**ASSIGNED TASK**
Search each line below for "Table", then return the lines where it appears.

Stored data
※
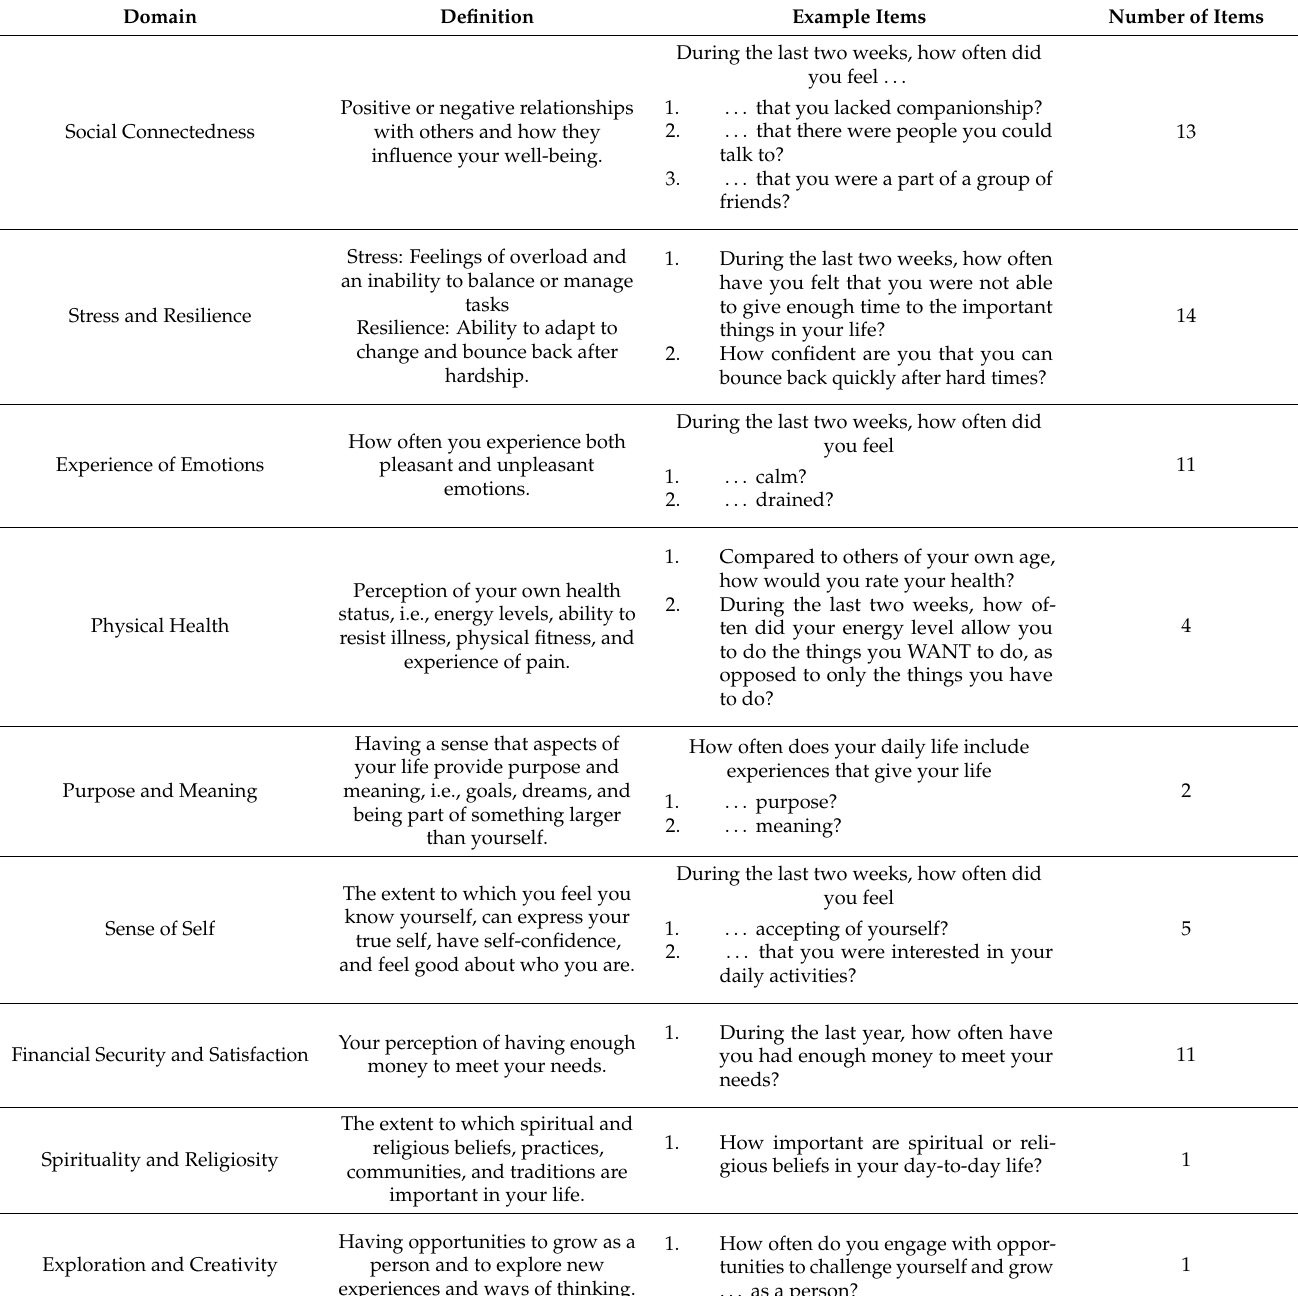
Table 1. Stanford WELL for Life: Constituent Domains of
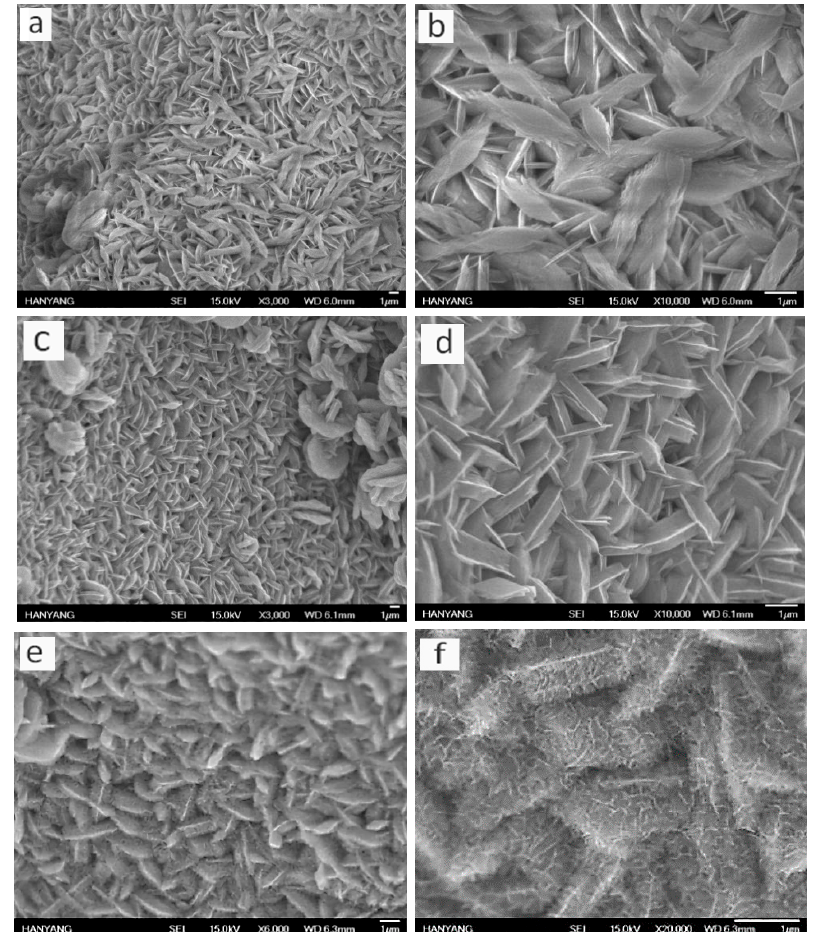
Figure 3. Scanning electron microscope (SEM) images of NiCo-LDH electrode materials at versatile magnifications ( a , b ), NiCo 2 O 4 electrode materials at different magnifications ( c , d ), and NiCo 2 O 4 @NiCo 2 O 4 electrode materials at versatile magnifications ( e , f ).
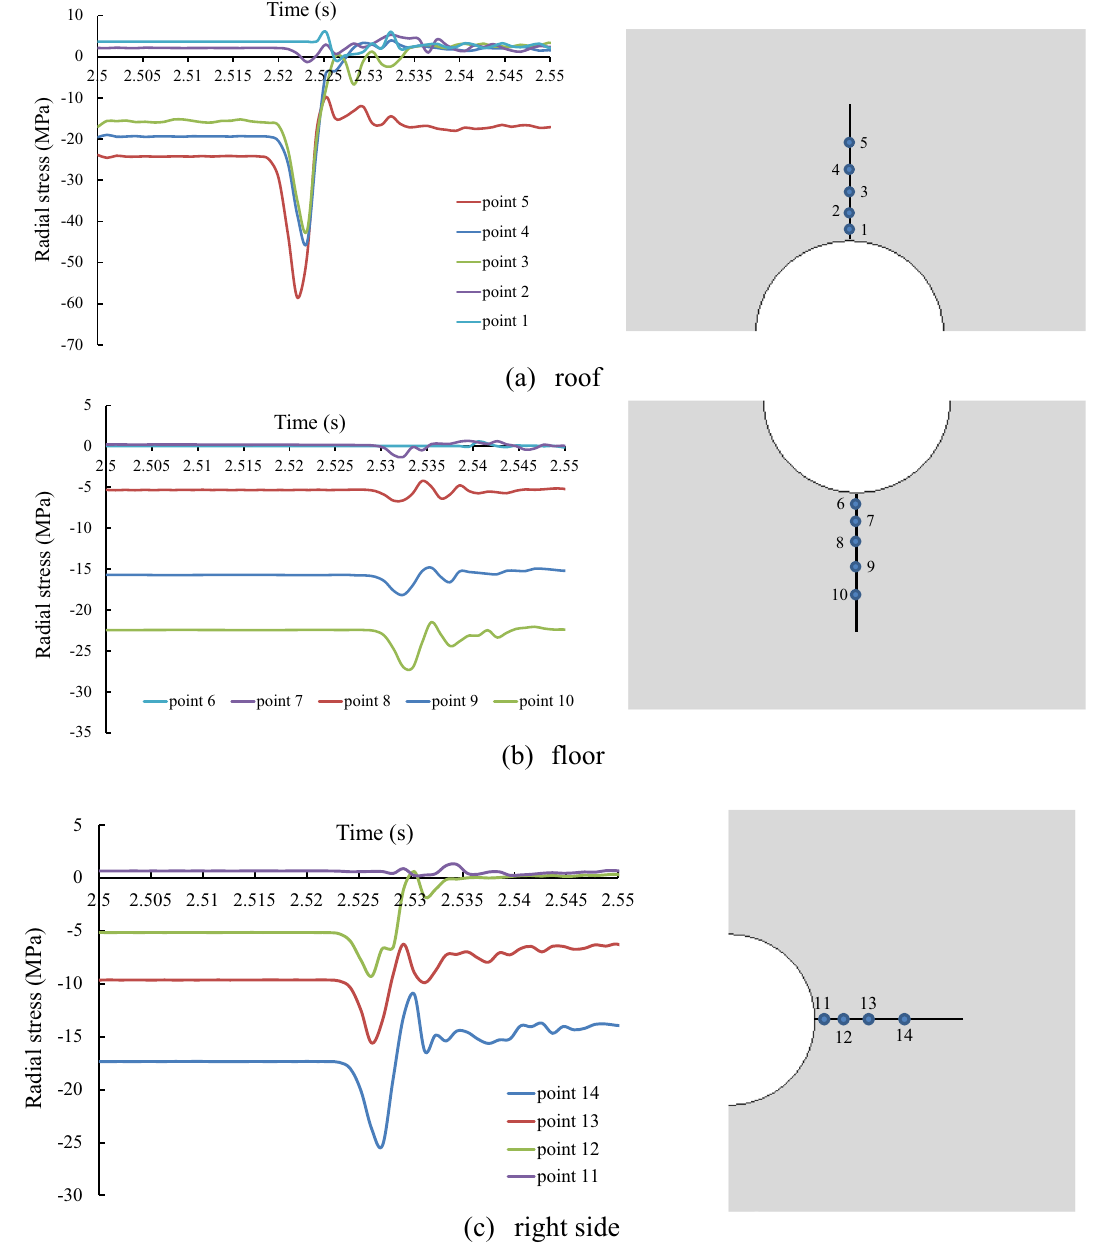
Fig. 7 Radial stress-time evolution curves for corresponding monitoring points in different locations of cavern. Note: the negative value indicates that the rock is subjected to compressive stress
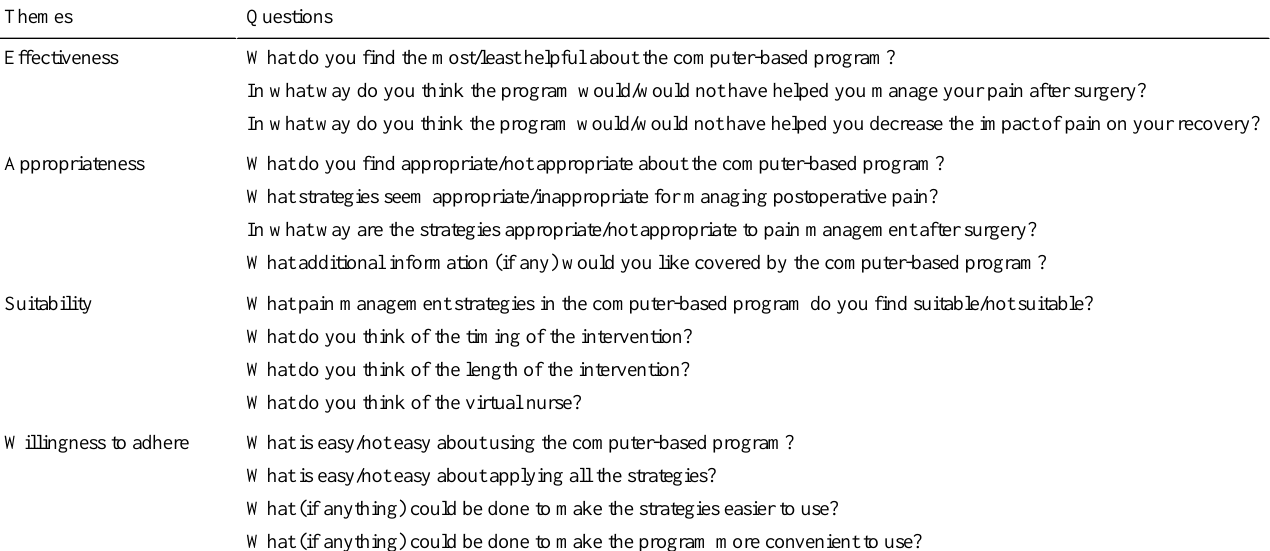
Table 2. Semistructured interview guide adapted from the TAP measure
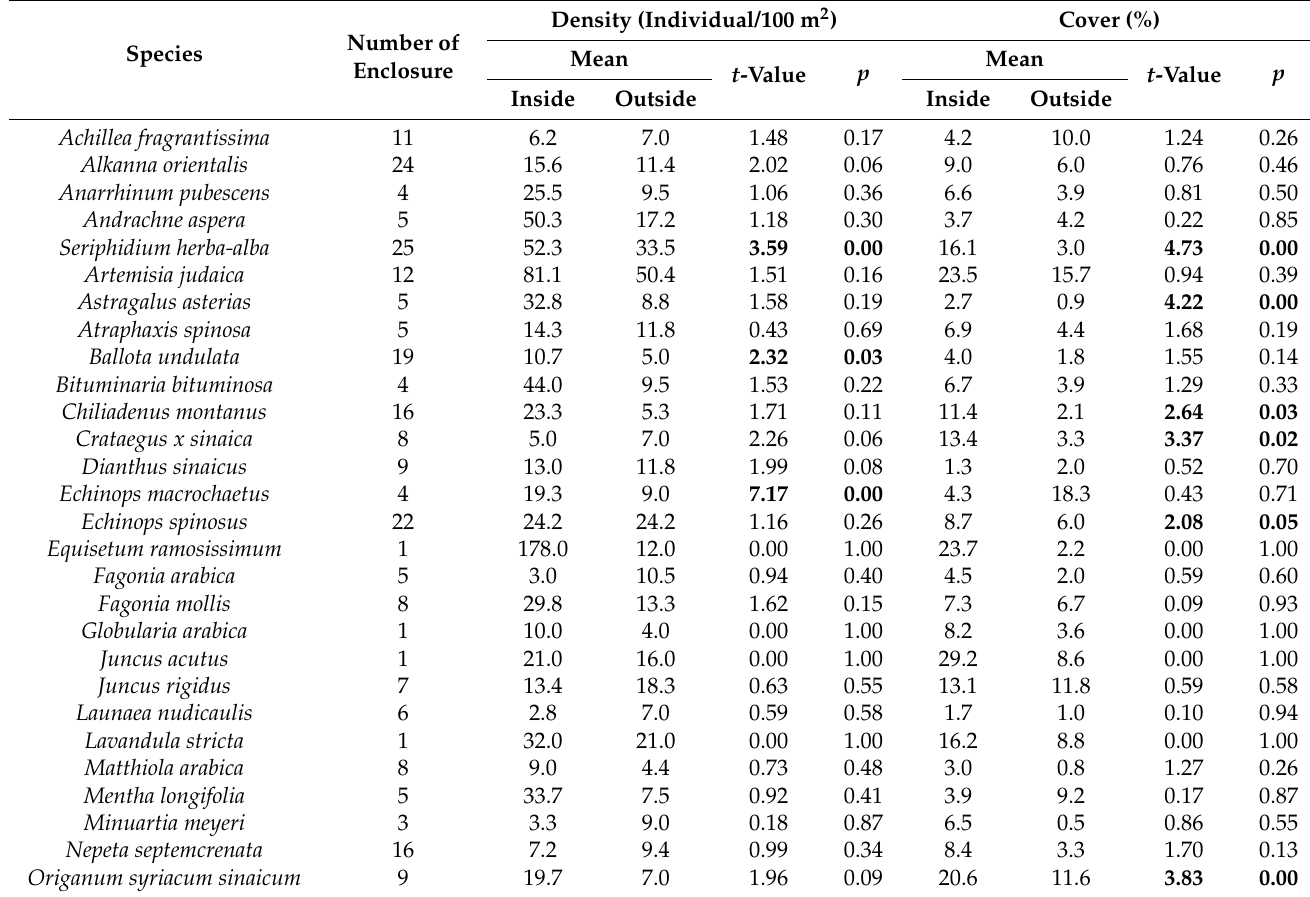
Table 2. The mean densities and covers of the recorded species inside and outside the enclosures, with the number of enclosures in which the species were recorded. Values of t with p ≤ 0.05 were written in bold.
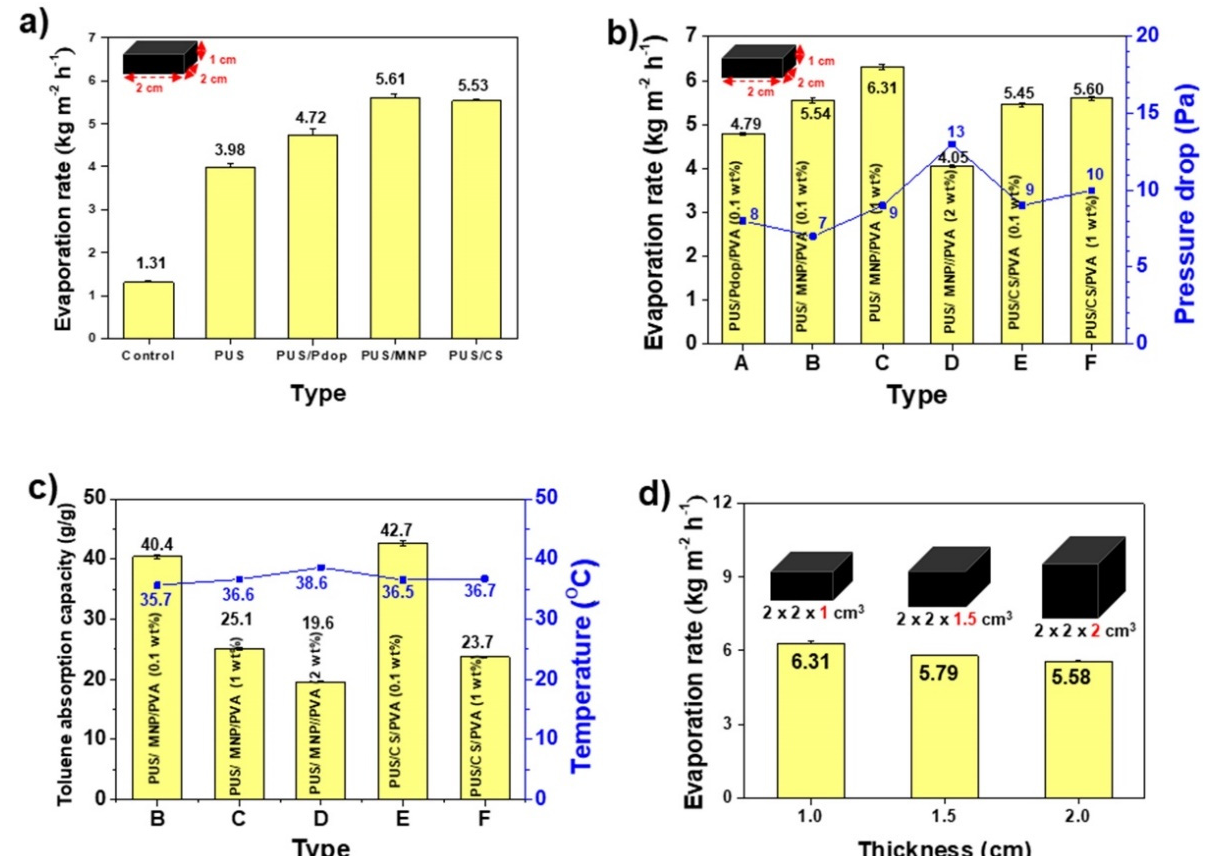
Figure 3. ( a ) Toluene evaporation rates for rectangular structures made of PUS, PUS/Pdop, PUS/MNP, and PUS/CS before coating PVA. ( b ) Toluene evaporation rates and pressure drops for the abovementioned samples after coating PVA with 0.1–2 wt%. ( c ) Toluene absorption capacity and temperature of rectangular structures made of PUS/MNP/PVA (0.1–2 wt%) and PUS/CS/PVA (0.1–1 wt%). ( d ) Toluene evaporation rates of rectangular structures made of PUS/MNP/PVA (1 wt%) with different thicknesses of 1–2 cm.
※
**RESPONSE AREA**
Table 1. Stanford WELL for Life: Constituent Domains of
Table 2. Semistructured interview guide adapted from the TAP measure
Table 2. The mean densities and covers of the recorded species inside and outside the enclosures, with the number of enclosures in which the species were recorded. Values of t with p ≤ 0.05 were written in bold.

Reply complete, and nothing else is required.